You describe this debate as much in terms of questions about why the public should care about climate change as  about who or what they should believe. What are some examples of the reasons the groups you study offer for why their members should care about climate change?

Who and what is considered expert is related to a great extent to credibility, and yet how/where are our ideals of credibility formed? In our daily lives, many will trust the word of a New York Times reporter or a MIT-trained scientist – and we’re likely to assume everyone else does too. Our ideals about who and what is credible are inherently social and cultural, based on collective and historical experiences with institutions and a trust in the methods used to arrive at conclusions, analyses, and predictions. That’s the logic behind much of the work done by many environmental activists – they appeal to wide publics to act, based on evidence most will agree is credible.

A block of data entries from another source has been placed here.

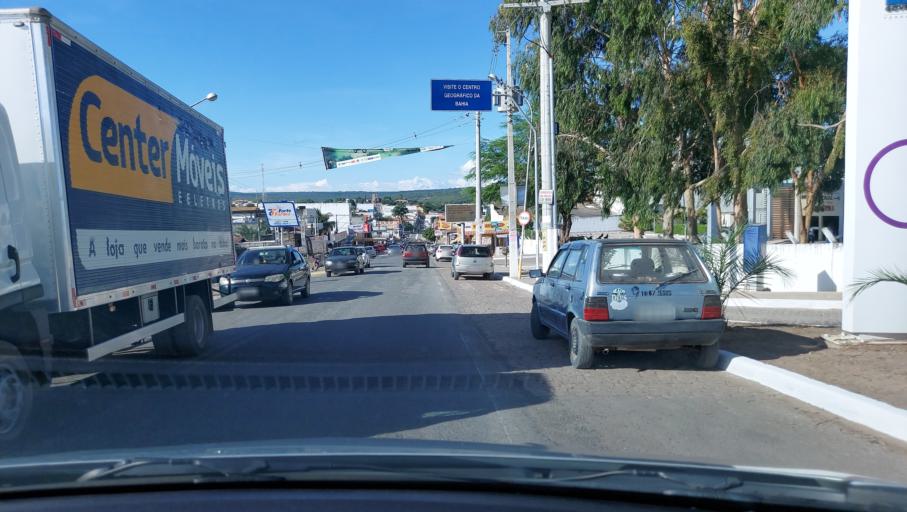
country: BR
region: Bahia
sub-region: Seabra
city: Seabra
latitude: -12.4255
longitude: -41.7693
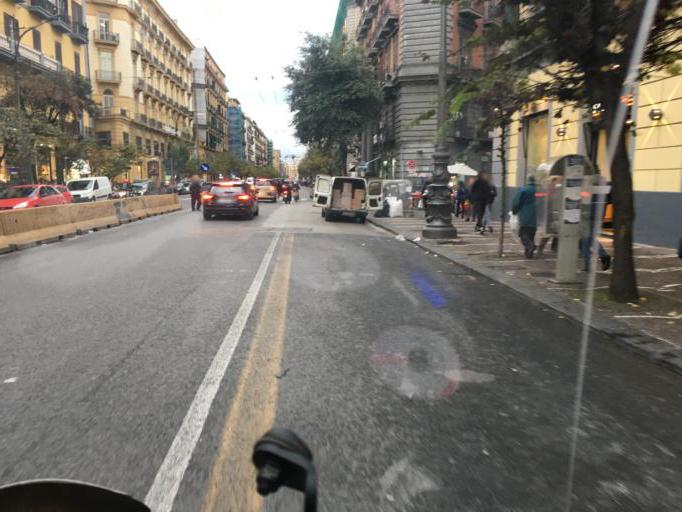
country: IT
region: Campania
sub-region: Provincia di Napoli
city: Napoli
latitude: 40.8505
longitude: 14.2660
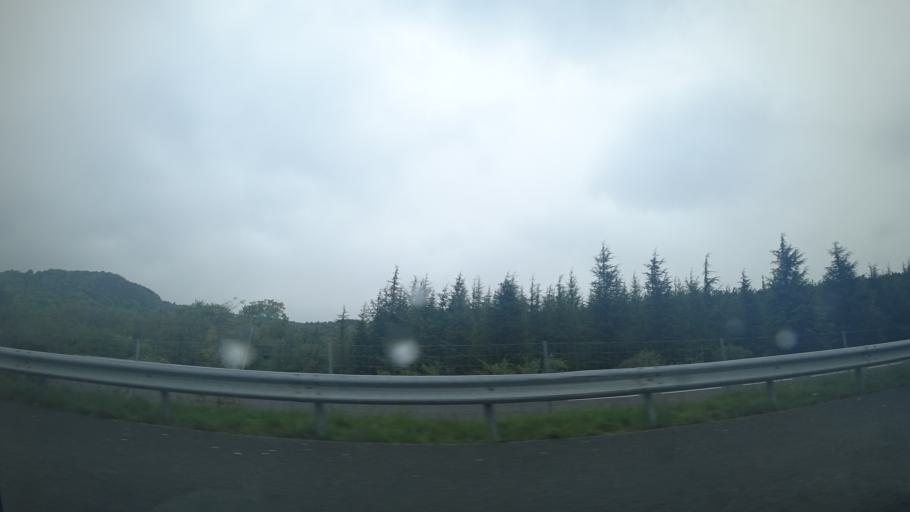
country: FR
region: Languedoc-Roussillon
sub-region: Departement de l'Herault
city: Lodeve
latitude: 43.8877
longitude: 3.2935
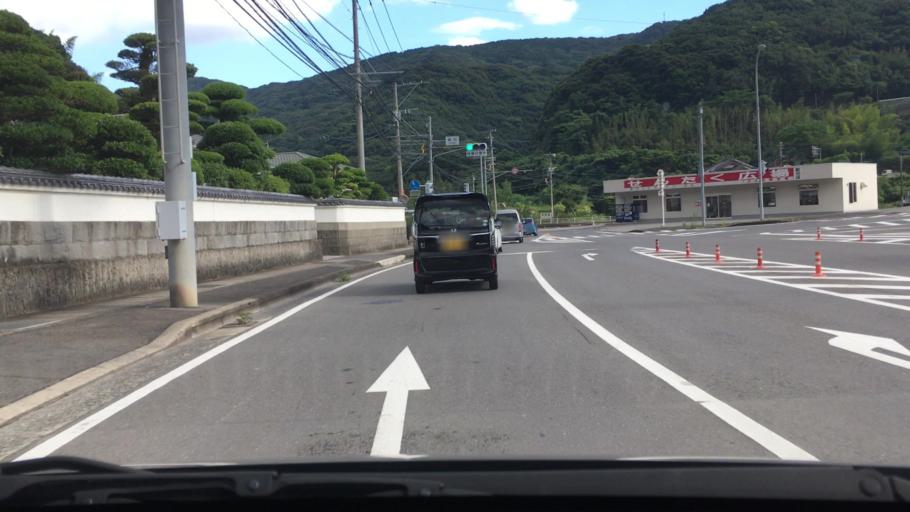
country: JP
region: Nagasaki
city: Togitsu
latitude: 32.8269
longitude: 129.7843
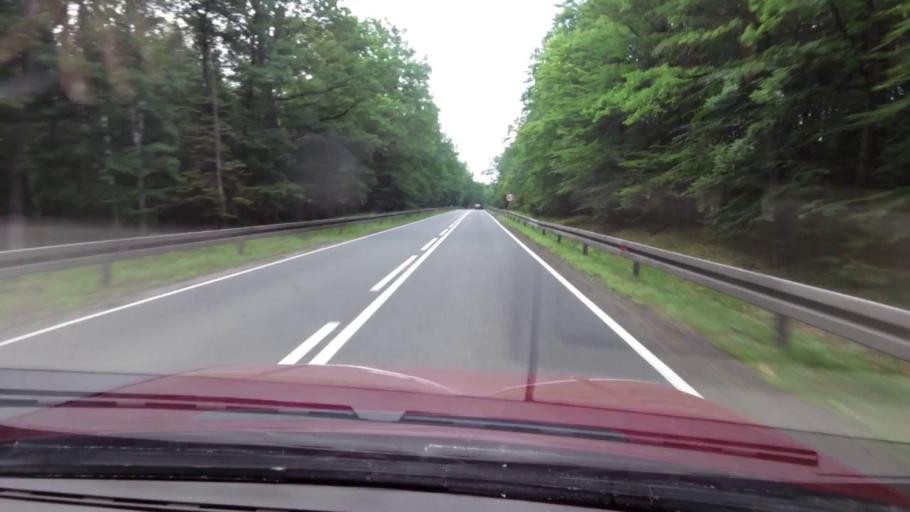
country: PL
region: Pomeranian Voivodeship
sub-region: Powiat bytowski
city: Trzebielino
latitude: 54.2279
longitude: 17.0868
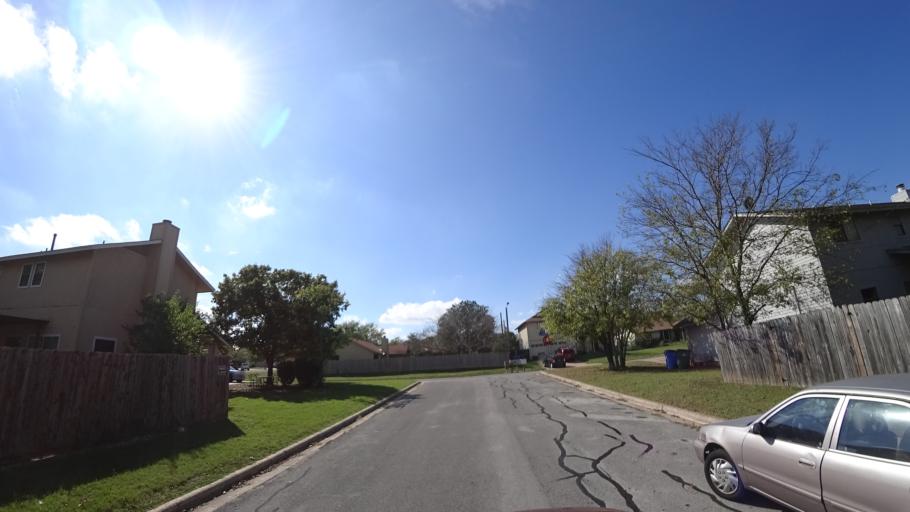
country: US
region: Texas
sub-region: Travis County
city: Windemere
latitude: 30.4578
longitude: -97.6463
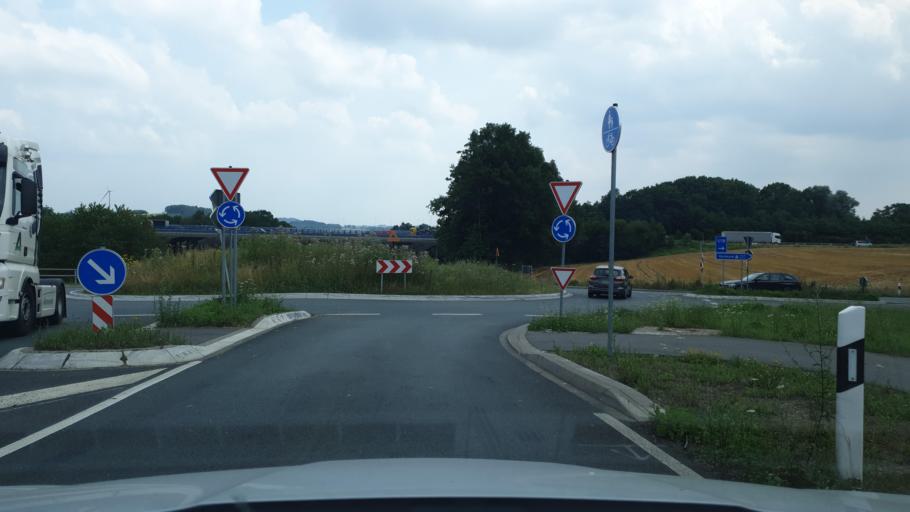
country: DE
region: North Rhine-Westphalia
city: Bad Oeynhausen
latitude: 52.1450
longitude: 8.7813
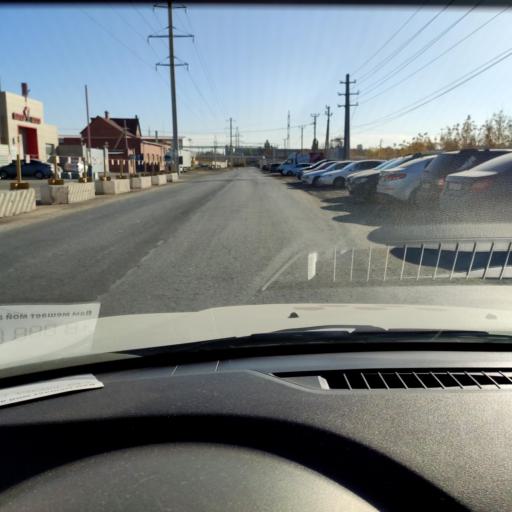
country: RU
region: Samara
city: Tol'yatti
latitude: 53.5458
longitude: 49.4378
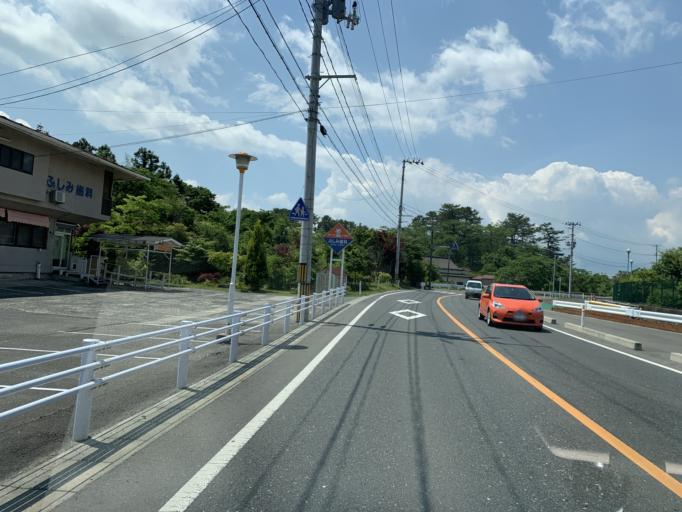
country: JP
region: Miyagi
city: Kogota
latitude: 38.5393
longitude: 141.0573
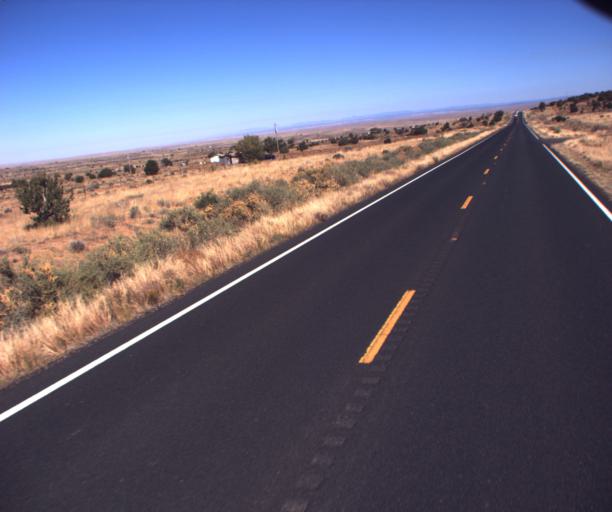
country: US
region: Arizona
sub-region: Apache County
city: Ganado
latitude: 35.7730
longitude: -109.7372
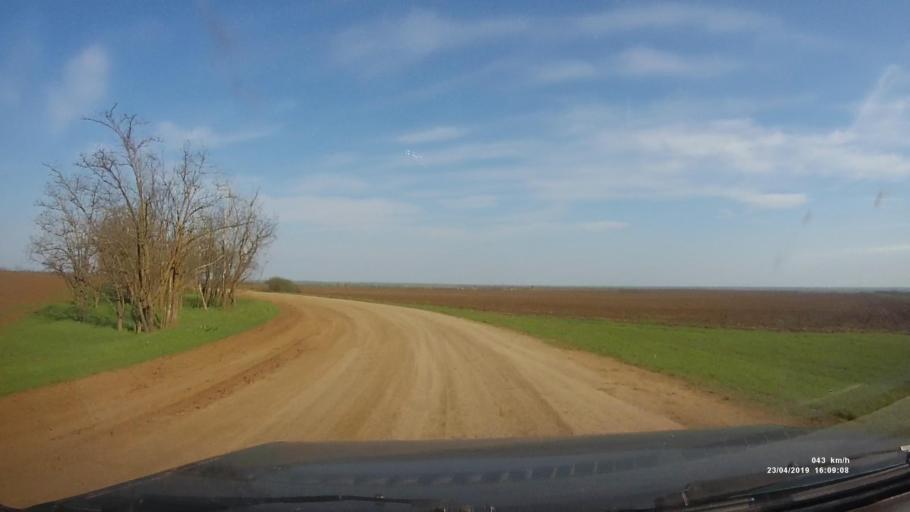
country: RU
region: Rostov
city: Remontnoye
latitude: 46.4818
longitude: 43.1081
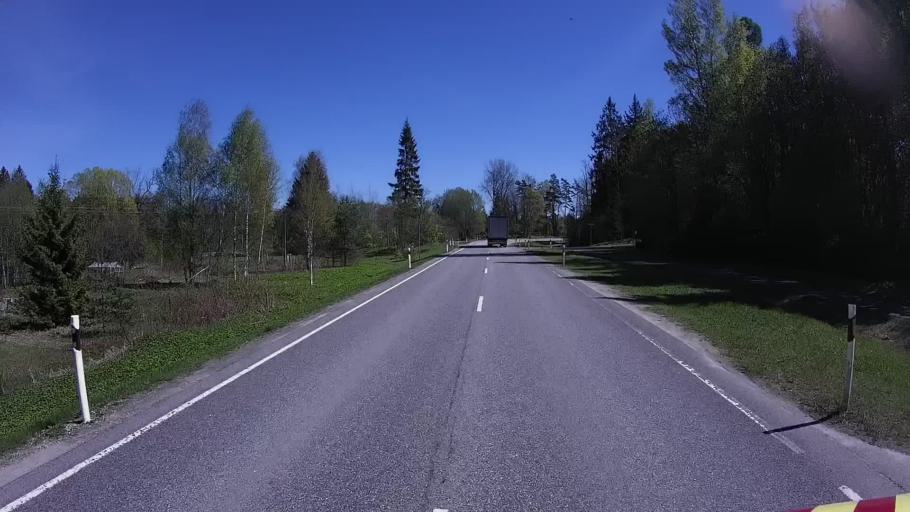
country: EE
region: Harju
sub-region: Kuusalu vald
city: Kuusalu
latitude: 59.2680
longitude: 25.6547
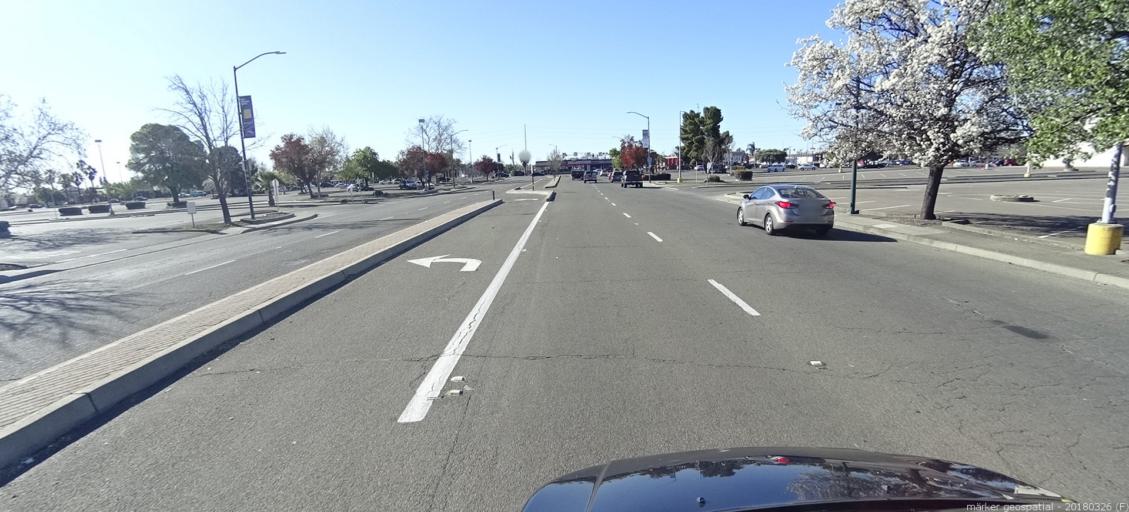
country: US
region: California
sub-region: Sacramento County
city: Parkway
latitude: 38.4980
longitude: -121.4381
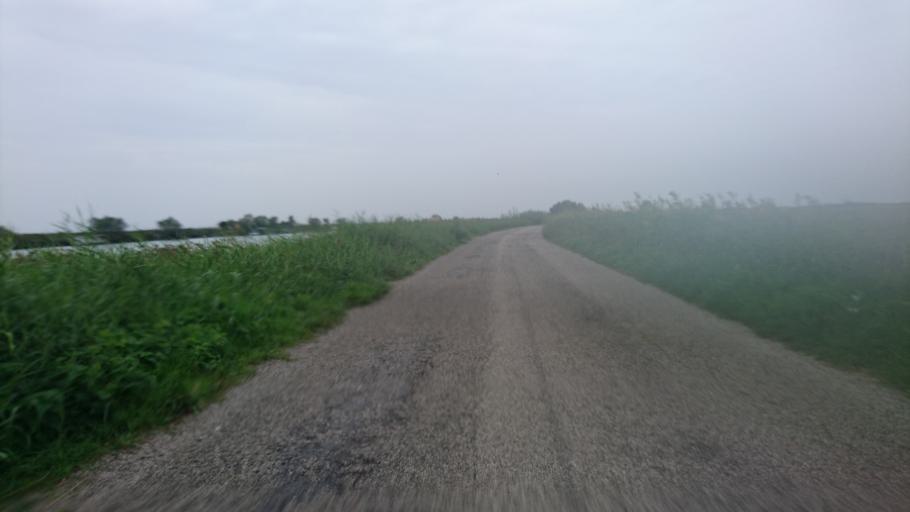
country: IT
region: Veneto
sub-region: Provincia di Rovigo
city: Scardovari
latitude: 44.8177
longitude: 12.3930
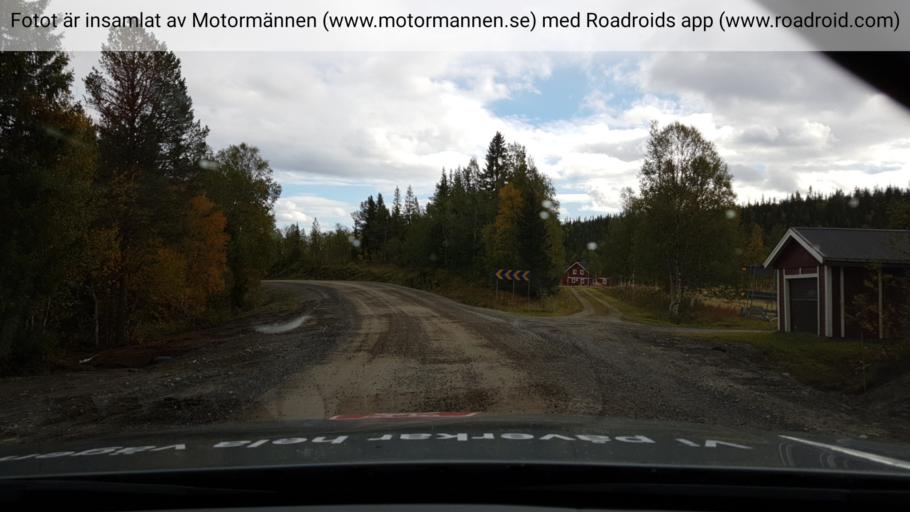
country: NO
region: Nord-Trondelag
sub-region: Snasa
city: Snaase
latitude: 63.7127
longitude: 12.4572
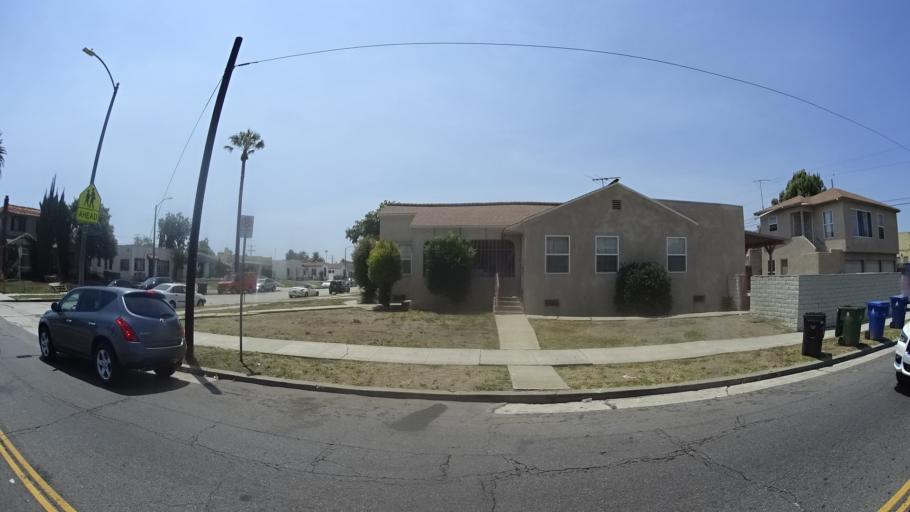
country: US
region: California
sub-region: Los Angeles County
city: Westmont
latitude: 33.9738
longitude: -118.3175
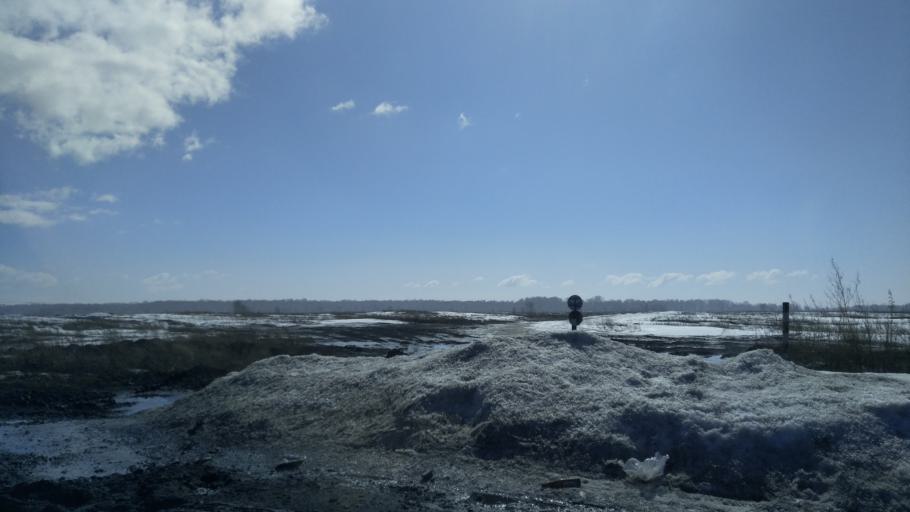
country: RU
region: Kemerovo
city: Yurga
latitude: 55.6834
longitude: 85.0038
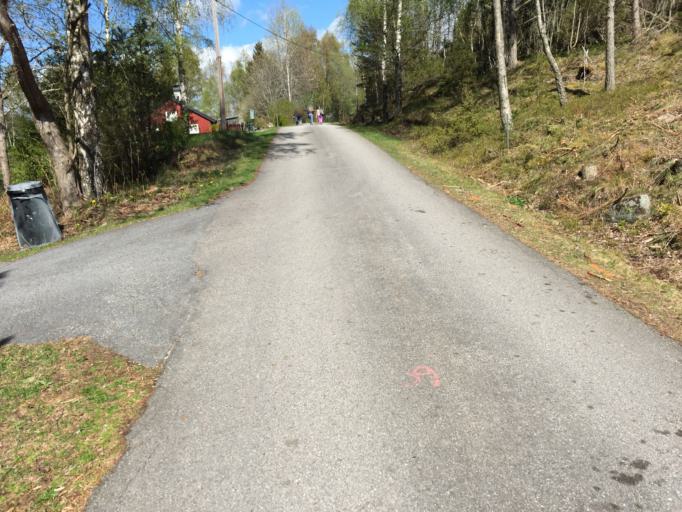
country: SE
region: Vaestra Goetaland
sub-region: Stromstads Kommun
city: Stroemstad
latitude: 58.9902
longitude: 11.1725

Amongst those I interviewed and researched for this book, I encountered this straightforward route, but also, a range of alternative means of establishing credibility and expertise. So, my research became about trying to understand the many ways and means by which scientific evidence comes to matter, what kind of an issue climate change is in specific contexts, and how it is articulated as an issue of concern.

I often half-joke now that I would like epistemology to become a household or ‘headline’ word because how we know what we know -- and how facts get established -- are becoming increasingly open to scrutiny. Just look at the comments after an online story and you see this play out in various ways. But, and this is equally crucial then, the facts that we come to care about and why/how we decide to care about them -- the routes by which concern becomes established -- are equally important.

Candis Callison is an Assistant Professor at the University of British Columbia in the Graduate School of Journalism. She holds a Ph.D. in History, Anthropology, and Science, Technology and Society and a Master of Science in Comparative Media Studies -- both from MIT. Her research and teaching are currently focused on changes to media practices and platforms, journalism ethics, the role of social movements in public discourse, and understanding how issues related to science and technology become meaningful for diverse publics. Her new book, How Climate Change Comes to Matter: The Communal Life of Facts (Duke University Press, 2014) uses ethnographic methods and a comparative lens to bring together the work of professional and social groups working to engage diverse publics in an American context. Building in part on this research, Candis has recently begun new research looking at Arctic-based journalism in an era of environmental change, digital media, and global audiences. She is also midway through two research projects that investigate how social networking technologies like Facebook and Twitter are being used both by indigenous communities and by the indigenous-led social movement, Idle No More in Canada. Prior to her academic life, Candis worked as a journalist in Canada and the U.S. for television, radio, and early incarnations of the Internet (think dialup and early broadband). She is a member of the Tahltan Nation located in Northwestern British Columbia.